Your objective: Transcribe the material verbatim, starting at its first line and stopping once the line containing "over the Officers." has been given; no picture should appear.

Given information:
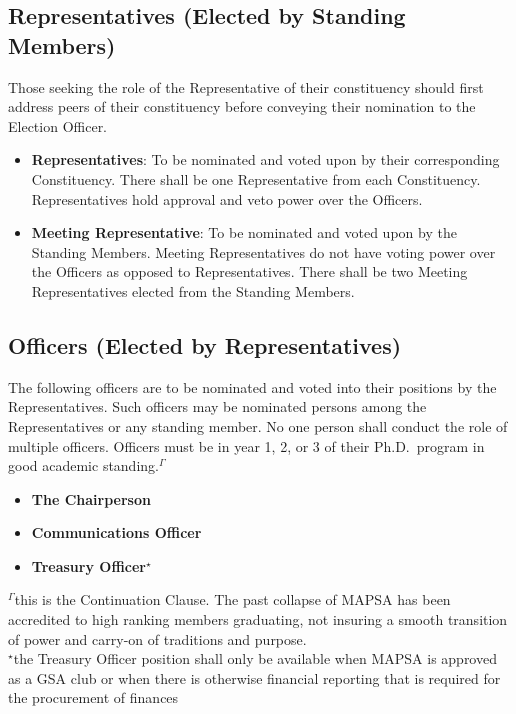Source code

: \documentclass[8pt]{article}
\begin{document}
	\subsection{Representatives (Elected by Standing Members)}\label{subsec:rep}
	Those seeking the role of the Representative of their constituency should first address peers of their constituency before conveying their nomination to the Election Officer. 
	\begin{itemize}
		\item \textbf{Representatives}: To be nominated and voted upon by their corresponding Constituency. There shall be one Representative from each Constituency. Representatives hold approval and veto power over the Officers.
		\item \textbf{Meeting Representative}: To be nominated and voted upon by the Standing Members. Meeting Representatives do not have voting power over the Officers as opposed to Representatives. There shall be two Meeting Representatives elected from the Standing Members.
	\end{itemize}
	\subsection{Officers (Elected by Representatives)}\label{subsec:off}
	The following officers are to be nominated and voted into their positions by the Representatives. Such officers may be nominated persons among the Representatives or any standing member. No one person shall conduct the role of multiple officers. Officers must be in year 1, 2, or 3 of their Ph.D.~program in good academic standing.$^\Gamma$
	\begin{itemize}
		\item \textbf{The Chairperson}
		\item \textbf{Communications Officer}
		\item \textbf{Treasury Officer$^\star$}
	\end{itemize}
	$^\Gamma$this is the Continuation Clause. The past collapse of MAPSA has been accredited to high ranking members graduating, not insuring a smooth transition of power and carry-on of traditions and purpose.\\
	$^\star$the Treasury Officer position shall only be available when MAPSA is approved as a GSA club or when there is otherwise financial reporting that is required for the procurement of finances\\
\end{document}
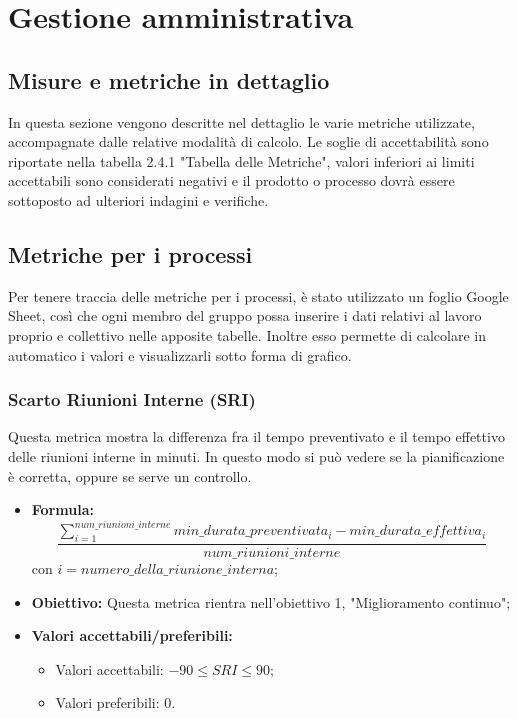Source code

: \section{Gestione amministrativa}
\subsection{Misure e metriche in dettaglio}
In questa sezione vengono descritte nel dettaglio le varie metriche utilizzate, accompagnate dalle relative modalità di calcolo.
Le soglie di accettabilità sono riportate nella tabella 2.4.1 "Tabella delle Metriche", valori inferiori ai limiti accettabili sono considerati negativi e il prodotto o processo dovrà essere sottoposto ad ulteriori indagini e verifiche.
\subsection{Metriche per i processi}
Per tenere traccia delle metriche per i processi, è stato utilizzato un foglio Google Sheet, così che ogni membro del gruppo possa inserire i dati relativi al lavoro proprio e collettivo nelle apposite tabelle. Inoltre esso permette di calcolare in automatico i valori e visualizzarli sotto forma di grafico.

\subsubsection{Scarto Riunioni Interne (SRI)}
Questa metrica mostra la differenza fra il tempo preventivato e il tempo effettivo delle riunioni interne in minuti. In questo modo si può vedere se la pianificazione è corretta, oppure se serve un controllo.
\begin{itemize}
	\item {\textbf{Formula: }}
		\[\frac{\sum_{i=1}^{num\_riunioni\_interne}min\_durata\_preventivata_i-min\_durata\_effettiva_i}{num\_riunioni\_interne}\]
		con $i = {numero\_della\_riunione\_interna}$;
	\item {\textbf{Obiettivo: }}Questa metrica rientra nell'obiettivo 1, "Miglioramento continuo";
	\item {\textbf{Valori accettabili/preferibili: }} 
		\begin{itemize}
			\item Valori accettabili: $-90 \leq SRI \leq 90$;
			\item Valori preferibili: 0.
		\end{itemize}
\end{itemize}

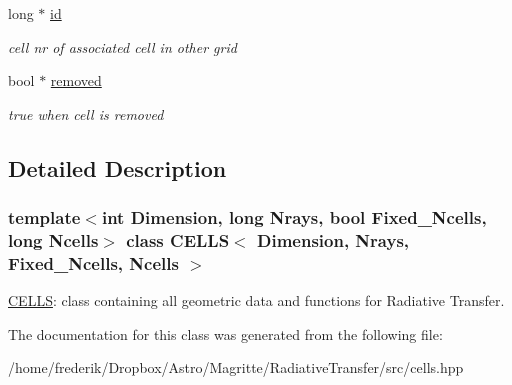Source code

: \begin{DoxyCompactItemize}
long $\ast$ \mbox{\hyperlink{classCELLS_acb12cba62ad26f427e31ded46e31255a}{id}}
\begin{DoxyCompactList}\small\item\em cell nr of associated cell in other grid \end{DoxyCompactList}\item 
\mbox{\label{classCELLS_a422584a3fa93f4f29194099cb274d7aa}} 
bool $\ast$ \mbox{\hyperlink{classCELLS_a422584a3fa93f4f29194099cb274d7aa}{removed}}
\begin{DoxyCompactList}\small\item\em true when cell is removed \end{DoxyCompactList}\end{DoxyCompactItemize}


\subsection{Detailed Description}
\subsubsection*{template$<$int Dimension, long Nrays, bool Fixed\+\_\+\+Ncells, long Ncells$>$\newline
class C\+E\+L\+L\+S$<$ Dimension, Nrays, Fixed\+\_\+\+Ncells, Ncells $>$}

\mbox{\hyperlink{classCELLS}{C\+E\+L\+LS}}\+: class containing all geometric data and functions for Radiative Transfer. 

The documentation for this class was generated from the following file\+:\begin{DoxyCompactItemize}
\item 
/home/frederik/\+Dropbox/\+Astro/\+Magritte/\+Radiative\+Transfer/src/cells.\+hpp\end{DoxyCompactItemize}
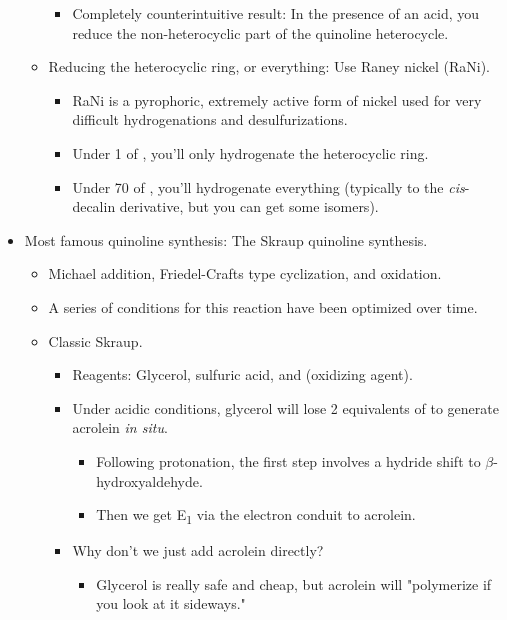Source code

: \documentclass[../notes.tex]{subfiles}
\begin{document}
\begin{itemize}
\begin{itemize}
\begin{itemize}
            \item Completely counterintuitive result: In the presence of an acid, you reduce the non-heterocyclic part of the quinoline heterocycle.
        \end{itemize}
        \item Reducing the heterocyclic ring, or everything: Use Raney nickel (RaNi).
        \begin{itemize}
            \item RaNi is a pyrophoric, extremely active form of nickel used for very difficult hydrogenations and desulfurizations.
            \item Under \SI{1}{\atmosphere} of , you'll only hydrogenate the heterocyclic ring.
            \item Under \SI{70}{\atmosphere} of , you'll hydrogenate everything (typically to the \emph{cis}-decalin derivative, but you can get some isomers).
        \end{itemize}
    \end{itemize}
    \item Most famous quinoline synthesis: The Skraup quinoline synthesis.
    \begin{itemize}
        \item Michael addition, Friedel-Crafts type cyclization, and oxidation.
        \item A series of conditions for this reaction have been optimized over time.
        \item Classic Skraup.
        \begin{itemize}
            \item Reagents: Glycerol, sulfuric acid, and  (oxidizing agent).
            \item Under acidic conditions, glycerol will lose 2 equivalents of  to generate acrolein \emph{in situ}.
            \begin{itemize}
                \item Following protonation, the first step involves a hydride shift to $\beta$-hydroxyaldehyde.
                \item Then we get E\textsubscript{1} via the electron conduit to acrolein.
            \end{itemize}
            \item Why don't we just add acrolein directly?
            \begin{itemize}
                \item Glycerol is really safe and cheap, but acrolein will "polymerize if you look at it sideways."

\end{itemize}
\end{itemize}
\end{itemize}
\end{itemize}
\end{document}
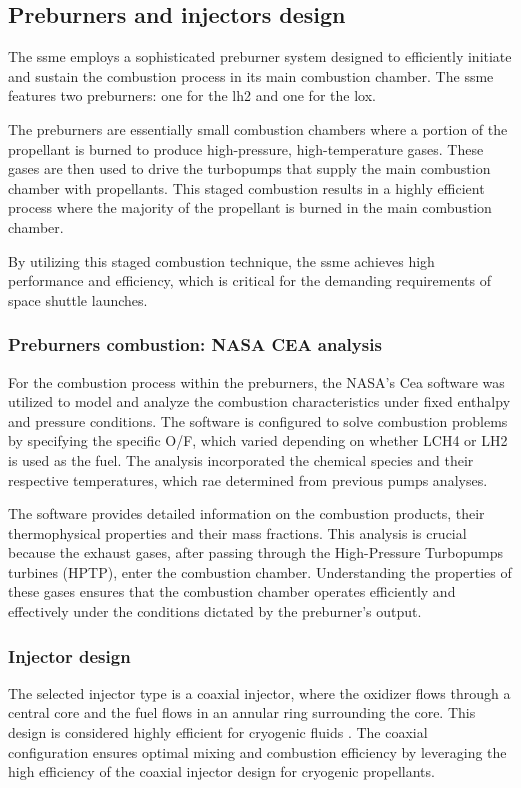 \subsection{Preburners and injectors design}

The \acrfull{ssme} employs a sophisticated preburner system designed to efficiently initiate and sustain the combustion process in its main combustion chamber. The \acrshort{ssme} features two preburners: one for the \acrfull{lh2} and one for the \acrfull{lox}.

The preburners are essentially small combustion chambers where a portion of the propellant is burned to produce high-pressure, high-temperature gases. These gases are then used to drive the turbopumps that supply the main combustion chamber with propellants.
This staged combustion results in a highly efficient process where the majority of the propellant is burned in the main combustion chamber.

By utilizing this staged combustion technique, the \acrshort{ssme} achieves high performance and efficiency, which is critical for the demanding requirements of space shuttle launches.

\subsubsection{Preburners combustion: NASA CEA analysis}
For the combustion process within the preburners, the NASA's \acrshort{Cea} software was utilized to model and analyze the combustion characteristics under fixed enthalpy and pressure conditions. The software is configured to solve combustion problems by specifying the specific \acrfull{O/F}, which varied depending on whether \acrlong{LCH4} or \acrlong{LH2} is used as the fuel. The analysis incorporated the chemical species and their respective temperatures, which rae determined from previous pumps analyses.

 The software provides detailed information on the combustion products, their thermophysical properties and their mass fractions. 
 This analysis is crucial because the exhaust gases, after passing through the High-Pressure Turbopumps turbines (HPTP), enter the combustion chamber.
 Understanding the properties of these gases ensures that the combustion chamber operates efficiently and effectively under the conditions dictated by the preburner’s output.

\subsubsection{Injector design}
The selected injector type is a coaxial injector, where the oxidizer flows through a central core and the fuel flows in an annular ring surrounding the core. 
This design is considered highly efficient for cryogenic fluids \cite{sutton01}. 
The coaxial configuration ensures optimal mixing and combustion efficiency by leveraging the high efficiency of the coaxial injector design for cryogenic propellants.


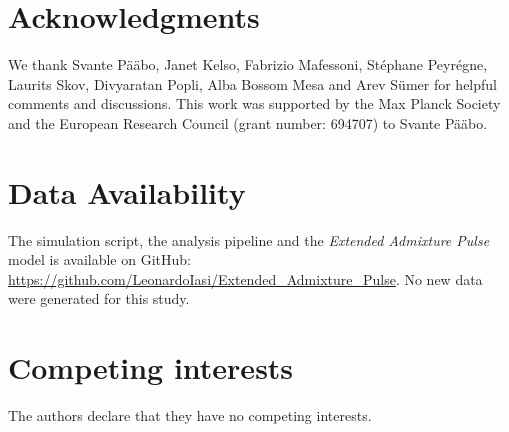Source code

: \documentclass[11pt]{article}
\begin{document}
\section{Acknowledgments}

We thank Svante P\"a\"abo, Janet Kelso, Fabrizio Mafessoni, St\'{e}phane Peyr\'{e}gne, Laurits Skov, Divyaratan Popli, Alba Bossom Mesa and Arev S\"umer for helpful comments and discussions.
This work was supported by the Max Planck Society and the European Research Council (grant number: 694707) to Svante P\"a\"abo.

\section{Data Availability}\label{Data Availability}

The simulation script, the analysis pipeline and the \emph{Extended Admixture Pulse} model is  available  on  GitHub: \url{https://github.com/LeonardoIasi/Extended_Admixture_Pulse}. No new data were generated for this study.

\section{Competing interests}

The authors declare that they have no competing interests.

\hypertarget{refs}{}




\end{document}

Exercise solution:
Source code

: \documentclass[8pt]{article}
\begin{document}
	\subsection{Representatives (Elected by Standing Members)}\label{subsec:rep}
	Those seeking the role of the Representative of their constituency should first address peers of their constituency before conveying their nomination to the Election Officer. 
	\begin{itemize}
		\item \textbf{Representatives}: To be nominated and voted upon by their corresponding Constituency. There shall be one Representative from each Constituency. Representatives hold approval and veto power over the Officers.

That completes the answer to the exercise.